------ Data provided ------

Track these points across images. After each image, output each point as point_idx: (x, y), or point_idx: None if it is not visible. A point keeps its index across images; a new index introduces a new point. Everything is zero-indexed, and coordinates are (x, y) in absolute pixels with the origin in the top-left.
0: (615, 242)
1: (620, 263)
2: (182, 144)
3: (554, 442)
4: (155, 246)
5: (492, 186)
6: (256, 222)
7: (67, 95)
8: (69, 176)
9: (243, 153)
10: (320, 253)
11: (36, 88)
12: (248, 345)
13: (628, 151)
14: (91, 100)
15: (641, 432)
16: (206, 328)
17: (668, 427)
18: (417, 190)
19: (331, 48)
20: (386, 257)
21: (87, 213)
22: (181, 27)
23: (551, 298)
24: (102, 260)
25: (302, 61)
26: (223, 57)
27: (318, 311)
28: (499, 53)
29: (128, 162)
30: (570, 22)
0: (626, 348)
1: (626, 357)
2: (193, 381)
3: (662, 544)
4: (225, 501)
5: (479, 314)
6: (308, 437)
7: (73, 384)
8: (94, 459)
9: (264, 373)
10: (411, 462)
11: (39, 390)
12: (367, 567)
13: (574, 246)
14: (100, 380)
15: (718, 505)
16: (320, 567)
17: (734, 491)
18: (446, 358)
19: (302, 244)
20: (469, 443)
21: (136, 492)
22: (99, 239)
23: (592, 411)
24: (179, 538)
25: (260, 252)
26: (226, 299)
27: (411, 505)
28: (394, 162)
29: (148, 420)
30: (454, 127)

------

■ What to work on: Put every line of the entries above into a numbered list, omitting any blank lines.

■ Exercise response:
1. Track these points across images. After each image, output each point as point_idx: (x, y), or point_idx: None if it is not visible. A point keeps its index across images; a new index introduces a new point. Everything is zero-indexed, and coordinates are (x, y) in absolute pixels with the origin in the top-left.
2. 0: (615, 242)
3. 1: (620, 263)
4. 2: (182, 144)
5. 3: (554, 442)
6. 4: (155, 246)
7. 5: (492, 186)
8. 6: (256, 222)
9. 7: (67, 95)
10. 8: (69, 176)
11. 9: (243, 153)
12. 10: (320, 253)
13. 11: (36, 88)
14. 12: (248, 345)
15. 13: (628, 151)
16. 14: (91, 100)
17. 15: (641, 432)
18. 16: (206, 328)
19. 17: (668, 427)
20. 18: (417, 190)
21. 19: (331, 48)
22. 20: (386, 257)
23. 21: (87, 213)
24. 22: (181, 27)
25. 23: (551, 298)
26. 24: (102, 260)
27. 25: (302, 61)
28. 26: (223, 57)
29. 27: (318, 311)
30. 28: (499, 53)
31. 29: (128, 162)
32. 30: (570, 22)
33. 0: (626, 348)
34. 1: (626, 357)
35. 2: (193, 381)
36. 3: (662, 544)
37. 4: (225, 501)
38. 5: (479, 314)
39. 6: (308, 437)
40. 7: (73, 384)
41. 8: (94, 459)
42. 9: (264, 373)
43. 10: (411, 462)
44. 11: (39, 390)
45. 12: (367, 567)
46. 13: (574, 246)
47. 14: (100, 380)
48. 15: (718, 505)
49. 16: (320, 567)
50. 17: (734, 491)
51. 18: (446, 358)
52. 19: (302, 244)
53. 20: (469, 443)
54. 21: (136, 492)
55. 22: (99, 239)
56. 23: (592, 411)
57. 24: (179, 538)
58. 25: (260, 252)
59. 26: (226, 299)
60. 27: (411, 505)
61. 28: (394, 162)
62. 29: (148, 420)
63. 30: (454, 127)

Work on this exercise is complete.